One new area of focus is “the rapid collection and use of strategic counterintelligence,” Ms. Shyu said.
Strategic counterintelligence is the targeting of foreign intelligence services in China and Russia that play major roles in covertly achieving military objectives. One way of neutralizing those services is using strategic deception or developing clandestine recruitment inside the services — a strategy long advocated by some U.S. counterintelligence officials but largely opposed by intelligence agency bureaucrats who view counterintelligence as complicating their spy operations and networks.
Other areas of focus for the new DSB subcommittee include the Pentagon’s vaguely defined “region- and circumstance-specific integrated deterrence.” Advanced underwater warfare and anti-submarine warfare using drones and other high technology is also being studied.
Last, the board is also studying “escalation thresholds” and norms of behavior of enemies, along with deterring “coercive and malign activities” in what the military calls “gray zone warfare” — conflict below the level of actual fighting.
U.S. military commanders have said China is engaged in coercion in the South China Sea against the Philippines, in its military activities around Taiwan, and against Japan near the Senkaku Islands.
NORAD: Drifting balloon was not Chinese
Two fighter jets were deployed to intercept the balloon over Utah, but the jets did not shoot it down, determining the balloon was “not maneuverable and did not present a threat to national security,” the command said in a statement Friday.
A day later, the balloon was identified by ground radar as a “likely hobby balloon” that floated out of U.S. airspace Saturday night or Sunday morning.

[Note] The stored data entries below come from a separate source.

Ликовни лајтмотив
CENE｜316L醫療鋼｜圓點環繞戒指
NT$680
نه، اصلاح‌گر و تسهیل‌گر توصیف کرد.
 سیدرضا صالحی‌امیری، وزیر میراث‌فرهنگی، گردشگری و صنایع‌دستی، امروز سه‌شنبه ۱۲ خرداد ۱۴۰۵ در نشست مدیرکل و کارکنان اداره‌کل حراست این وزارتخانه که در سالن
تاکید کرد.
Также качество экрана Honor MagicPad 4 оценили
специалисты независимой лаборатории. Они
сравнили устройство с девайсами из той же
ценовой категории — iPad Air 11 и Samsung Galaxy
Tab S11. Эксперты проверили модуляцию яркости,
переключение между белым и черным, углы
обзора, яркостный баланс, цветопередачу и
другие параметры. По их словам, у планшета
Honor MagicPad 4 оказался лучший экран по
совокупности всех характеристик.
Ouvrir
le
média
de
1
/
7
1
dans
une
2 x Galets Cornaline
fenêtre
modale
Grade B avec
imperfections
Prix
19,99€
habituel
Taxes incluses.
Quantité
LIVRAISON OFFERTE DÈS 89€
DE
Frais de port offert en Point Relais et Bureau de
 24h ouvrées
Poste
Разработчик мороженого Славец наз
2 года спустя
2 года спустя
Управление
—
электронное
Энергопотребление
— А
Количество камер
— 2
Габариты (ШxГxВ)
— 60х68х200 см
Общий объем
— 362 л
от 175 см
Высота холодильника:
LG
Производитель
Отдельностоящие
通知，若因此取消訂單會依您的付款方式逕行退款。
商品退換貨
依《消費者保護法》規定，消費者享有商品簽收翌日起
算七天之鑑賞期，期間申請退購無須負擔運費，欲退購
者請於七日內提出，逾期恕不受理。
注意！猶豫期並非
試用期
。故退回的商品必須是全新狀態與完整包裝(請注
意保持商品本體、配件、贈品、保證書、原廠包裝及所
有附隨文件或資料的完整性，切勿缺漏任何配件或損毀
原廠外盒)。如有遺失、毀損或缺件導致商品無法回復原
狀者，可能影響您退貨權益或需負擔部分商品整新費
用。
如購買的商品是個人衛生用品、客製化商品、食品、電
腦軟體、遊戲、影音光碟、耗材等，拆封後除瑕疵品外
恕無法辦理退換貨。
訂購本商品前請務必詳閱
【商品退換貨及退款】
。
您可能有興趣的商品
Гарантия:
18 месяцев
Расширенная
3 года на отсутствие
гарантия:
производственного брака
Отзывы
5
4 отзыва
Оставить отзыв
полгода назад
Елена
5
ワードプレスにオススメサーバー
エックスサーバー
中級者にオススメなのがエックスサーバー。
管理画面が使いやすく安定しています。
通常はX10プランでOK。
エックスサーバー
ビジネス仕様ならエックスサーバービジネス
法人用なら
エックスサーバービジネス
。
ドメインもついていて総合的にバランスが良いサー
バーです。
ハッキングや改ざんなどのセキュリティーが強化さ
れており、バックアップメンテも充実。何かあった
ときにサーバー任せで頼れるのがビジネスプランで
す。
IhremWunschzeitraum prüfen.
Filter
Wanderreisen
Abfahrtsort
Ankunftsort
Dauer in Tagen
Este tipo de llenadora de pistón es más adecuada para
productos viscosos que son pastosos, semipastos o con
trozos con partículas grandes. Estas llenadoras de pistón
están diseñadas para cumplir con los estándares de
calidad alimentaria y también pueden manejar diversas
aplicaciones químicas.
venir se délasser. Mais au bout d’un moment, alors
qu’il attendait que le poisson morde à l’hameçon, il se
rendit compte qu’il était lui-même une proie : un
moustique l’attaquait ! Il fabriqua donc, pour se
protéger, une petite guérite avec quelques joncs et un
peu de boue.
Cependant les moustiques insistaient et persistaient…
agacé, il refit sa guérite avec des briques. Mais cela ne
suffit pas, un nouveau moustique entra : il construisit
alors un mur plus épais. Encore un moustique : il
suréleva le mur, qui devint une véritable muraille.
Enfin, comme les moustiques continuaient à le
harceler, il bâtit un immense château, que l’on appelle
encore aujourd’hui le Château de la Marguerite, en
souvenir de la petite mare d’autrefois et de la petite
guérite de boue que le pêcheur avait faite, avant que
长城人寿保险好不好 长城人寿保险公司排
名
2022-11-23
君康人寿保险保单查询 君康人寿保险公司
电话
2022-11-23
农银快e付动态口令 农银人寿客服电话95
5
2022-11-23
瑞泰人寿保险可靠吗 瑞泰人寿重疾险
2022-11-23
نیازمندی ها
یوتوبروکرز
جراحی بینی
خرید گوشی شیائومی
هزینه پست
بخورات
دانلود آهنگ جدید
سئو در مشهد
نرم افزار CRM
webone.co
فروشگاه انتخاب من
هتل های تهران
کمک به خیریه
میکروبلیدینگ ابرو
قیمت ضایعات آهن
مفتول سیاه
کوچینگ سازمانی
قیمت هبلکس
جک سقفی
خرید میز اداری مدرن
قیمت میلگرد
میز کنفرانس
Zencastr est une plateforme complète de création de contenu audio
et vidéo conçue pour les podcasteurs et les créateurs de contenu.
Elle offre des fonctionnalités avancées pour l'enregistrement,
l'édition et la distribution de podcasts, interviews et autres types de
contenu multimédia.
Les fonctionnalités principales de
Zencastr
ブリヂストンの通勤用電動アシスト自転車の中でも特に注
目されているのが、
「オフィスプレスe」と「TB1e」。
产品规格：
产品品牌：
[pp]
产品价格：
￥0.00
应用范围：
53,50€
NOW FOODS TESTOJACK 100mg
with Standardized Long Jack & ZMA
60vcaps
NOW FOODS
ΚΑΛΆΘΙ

John R. Cornelio, NORAD deputy director of public affairs and also a spokesman for the Northern Command, told Inside the Ring the balloon was not Chinese in origin.
Asked who manufactured the balloon, Mr. Cornelio said NORAD did not make that determination as part of its threat assessment.
“The likely hobby balloon had characteristics consistent with that purpose,” he said, adding that the balloon “did not present as a threat to national security and FAA determined the balloon posed no hazard to flight safety.”
“NORAD determined there was no indication that the balloon was maneuvering, or being controlled by a foreign or adversarial actor,” he said.
A year ago, a Chinese surveillance balloon caused an international furor when it flew over large parts of the continental United States — at first undetected — until it was spotted and eventually shot down off the U.S. Atlantic coast in February.